The limit to be worked out is [itex]{(\frac{\sin x}{x})}^{\frac{1}{x^2}}[/itex] as x tends to 0 from the right.
Taylor series: [itex]\sin x = x - \frac{x^3}{3!} + \frac{x^5}{5!} -...[/itex]
So the expression becomes:
[itex]{(1 - \frac{x^2}{3!} + \frac{x^4}{5!} -...)}^{\frac{1}{x^2}} = {[1 +x^2(-\frac{1}{3!} + \frac{x^2}{5!} - \frac{x^4}{7!} +...)]}^{\frac{1}{x^2}}[/itex]
Let this mess: [itex](-\frac{1}{3!} + \frac{x^2}{5!} - \frac{x^4}{7!} +...)[/itex] be denoted [itex]y[/itex].

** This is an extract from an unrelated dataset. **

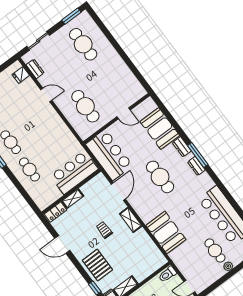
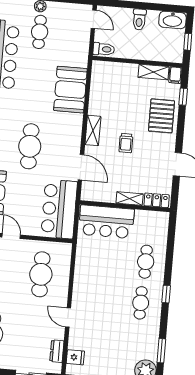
door: (118, 192) -> (81, 167), swing flipped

Applying Binomial Theorem (which is also a variant of the relevant Taylor series), the expression becomes:
[itex]1 + \frac{1}{x^2}.x^2.y + \frac{(\frac{1}{x^2})(\frac{1}{x^2}-1)}{2!}.y^2.x^4 + ...[/itex]
You'll notice that all expressions of the form (1/x^2)(1/x^2 - 1)...(1/x^2 - k).(x^2(k+1)) will reduce to 1 at the limit x -> 0.
That just leaves:
[itex]1 + y + \frac{y^2}{2!} + ...+\frac{y^n}{n!}+... = e^y[/itex]
Now limit of y as x -> 0 = -1/3! = -1/6.
So the final answer is [itex]e^{-\frac{1}{6}}[/itex]